Tuesday, June 21, 2016


A parched Compost Pile isn't pretty. It looks sad, depressed, and due to the dust from fungus spores it's unpleasant to turn. Nor does heat and humidity aid the process of turning a Compost Pile. This Compost Pile was mostly the longer grass cut some weeks ago. The grass was layered with a sprinkle of soil, and each layer had been grossly under-watered. The weight of the upper layers acted as a press upon the lower layers. The result on the lower layers of this pressing was a kind of thick paper that reminded me of my fellow compost pile maker who lives too far away and who when the mood strikes actually makes paper from compostable plant material. Inevitably imagination led your gardener to leap to the conclusion that centuries ago, it was a gardener around a Compost Pile that first observed the Paper Making Process and odds are he or she reacted to it as poorly as I did, he bashed it up with his pitchfork and shovel, and he then drowned it.

There's a story about Einstein, who in his youth was travelling to the Patent Office where he worked on patents that had to do with transmission of electrical signals. On the train he stared at the telephone or electric poles and watched them as the train moved past them. And there was something about the relationship between the moving train and the utility lines that solved a problem of understanding he'd been working on in his own time and which he'd been discussing with a group of friends.
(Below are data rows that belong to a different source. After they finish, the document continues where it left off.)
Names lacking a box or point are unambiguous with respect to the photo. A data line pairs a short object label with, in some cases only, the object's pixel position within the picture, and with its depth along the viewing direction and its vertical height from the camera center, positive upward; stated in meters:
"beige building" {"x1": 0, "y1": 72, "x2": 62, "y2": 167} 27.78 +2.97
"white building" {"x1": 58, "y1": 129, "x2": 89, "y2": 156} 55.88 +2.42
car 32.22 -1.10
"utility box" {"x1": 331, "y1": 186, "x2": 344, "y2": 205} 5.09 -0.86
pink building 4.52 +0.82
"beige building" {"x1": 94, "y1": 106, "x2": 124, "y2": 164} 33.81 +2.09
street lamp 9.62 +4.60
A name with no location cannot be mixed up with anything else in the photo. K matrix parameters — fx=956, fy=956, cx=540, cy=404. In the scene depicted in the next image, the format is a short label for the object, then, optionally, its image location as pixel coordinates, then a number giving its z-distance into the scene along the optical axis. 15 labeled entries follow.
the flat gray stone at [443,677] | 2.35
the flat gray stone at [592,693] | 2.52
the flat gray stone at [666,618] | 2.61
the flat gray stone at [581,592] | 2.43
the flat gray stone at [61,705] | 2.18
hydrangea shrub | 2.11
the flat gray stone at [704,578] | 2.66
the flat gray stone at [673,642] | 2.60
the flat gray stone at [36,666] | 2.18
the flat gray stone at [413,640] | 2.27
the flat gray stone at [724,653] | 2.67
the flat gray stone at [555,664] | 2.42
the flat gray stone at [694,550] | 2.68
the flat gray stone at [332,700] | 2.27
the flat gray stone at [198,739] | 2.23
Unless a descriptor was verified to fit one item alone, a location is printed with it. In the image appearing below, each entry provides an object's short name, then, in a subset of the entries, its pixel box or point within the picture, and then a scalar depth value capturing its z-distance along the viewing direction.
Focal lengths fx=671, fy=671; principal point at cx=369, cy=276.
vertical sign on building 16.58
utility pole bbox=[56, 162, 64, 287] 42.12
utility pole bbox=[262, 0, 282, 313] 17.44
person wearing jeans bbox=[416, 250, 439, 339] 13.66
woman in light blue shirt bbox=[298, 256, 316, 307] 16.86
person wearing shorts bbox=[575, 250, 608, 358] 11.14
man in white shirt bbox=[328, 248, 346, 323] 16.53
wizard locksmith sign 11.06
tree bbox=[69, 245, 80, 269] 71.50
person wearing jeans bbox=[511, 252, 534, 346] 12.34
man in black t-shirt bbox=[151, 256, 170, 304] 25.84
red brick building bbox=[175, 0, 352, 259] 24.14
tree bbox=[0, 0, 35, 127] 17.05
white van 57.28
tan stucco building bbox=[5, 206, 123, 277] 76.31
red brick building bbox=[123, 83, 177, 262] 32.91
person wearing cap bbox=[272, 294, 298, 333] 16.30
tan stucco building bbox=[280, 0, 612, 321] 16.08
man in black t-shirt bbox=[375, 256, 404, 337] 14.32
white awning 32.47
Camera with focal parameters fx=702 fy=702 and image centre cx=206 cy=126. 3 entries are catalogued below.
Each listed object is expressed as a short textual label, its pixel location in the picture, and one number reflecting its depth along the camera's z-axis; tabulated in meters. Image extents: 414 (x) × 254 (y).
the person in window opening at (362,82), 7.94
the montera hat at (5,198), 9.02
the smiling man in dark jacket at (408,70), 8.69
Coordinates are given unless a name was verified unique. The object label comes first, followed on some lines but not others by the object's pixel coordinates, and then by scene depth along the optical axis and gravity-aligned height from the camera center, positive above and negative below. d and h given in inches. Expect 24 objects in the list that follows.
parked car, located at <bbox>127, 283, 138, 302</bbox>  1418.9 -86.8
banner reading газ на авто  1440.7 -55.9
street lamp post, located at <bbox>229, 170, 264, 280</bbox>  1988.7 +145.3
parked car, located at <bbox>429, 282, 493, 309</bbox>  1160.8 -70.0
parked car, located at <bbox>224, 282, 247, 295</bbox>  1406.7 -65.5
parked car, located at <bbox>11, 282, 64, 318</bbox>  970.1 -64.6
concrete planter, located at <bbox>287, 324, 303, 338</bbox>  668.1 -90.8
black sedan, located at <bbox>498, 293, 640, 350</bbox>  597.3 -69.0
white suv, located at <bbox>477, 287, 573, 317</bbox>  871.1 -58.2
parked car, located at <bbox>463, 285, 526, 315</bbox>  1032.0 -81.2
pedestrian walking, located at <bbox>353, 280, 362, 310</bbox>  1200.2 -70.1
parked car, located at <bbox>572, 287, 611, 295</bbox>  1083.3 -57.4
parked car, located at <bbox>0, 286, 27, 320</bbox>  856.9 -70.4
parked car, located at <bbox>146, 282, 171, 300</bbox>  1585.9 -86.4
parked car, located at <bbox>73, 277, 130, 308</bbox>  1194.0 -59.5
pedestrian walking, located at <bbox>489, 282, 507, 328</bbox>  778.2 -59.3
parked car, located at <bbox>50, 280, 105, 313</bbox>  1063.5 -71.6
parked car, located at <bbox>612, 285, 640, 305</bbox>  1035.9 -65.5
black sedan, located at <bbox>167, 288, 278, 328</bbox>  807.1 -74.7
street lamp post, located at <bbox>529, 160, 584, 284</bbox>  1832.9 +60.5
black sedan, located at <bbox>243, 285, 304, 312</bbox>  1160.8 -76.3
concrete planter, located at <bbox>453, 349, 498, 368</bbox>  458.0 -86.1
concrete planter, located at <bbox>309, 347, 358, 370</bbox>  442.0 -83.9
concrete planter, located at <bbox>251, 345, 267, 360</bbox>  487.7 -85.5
The paper that emerged from his thoughts seemed to solve the problem others had grappled with. I imagine it was a very exciting moment for him. This same group of friends had discussed Hume, an English Political Philosopher who was the star of the empiricists, the skeptics and those who reckoned there was an order of things that had no space in it for anything that did not arise from observable natural causes. Einstein was a circle man, so was Hume.

1 comment:

Gin said...

Interesting theory, that about the first papermaker. Dard Hunter would have been quite impressed with your process of discovery.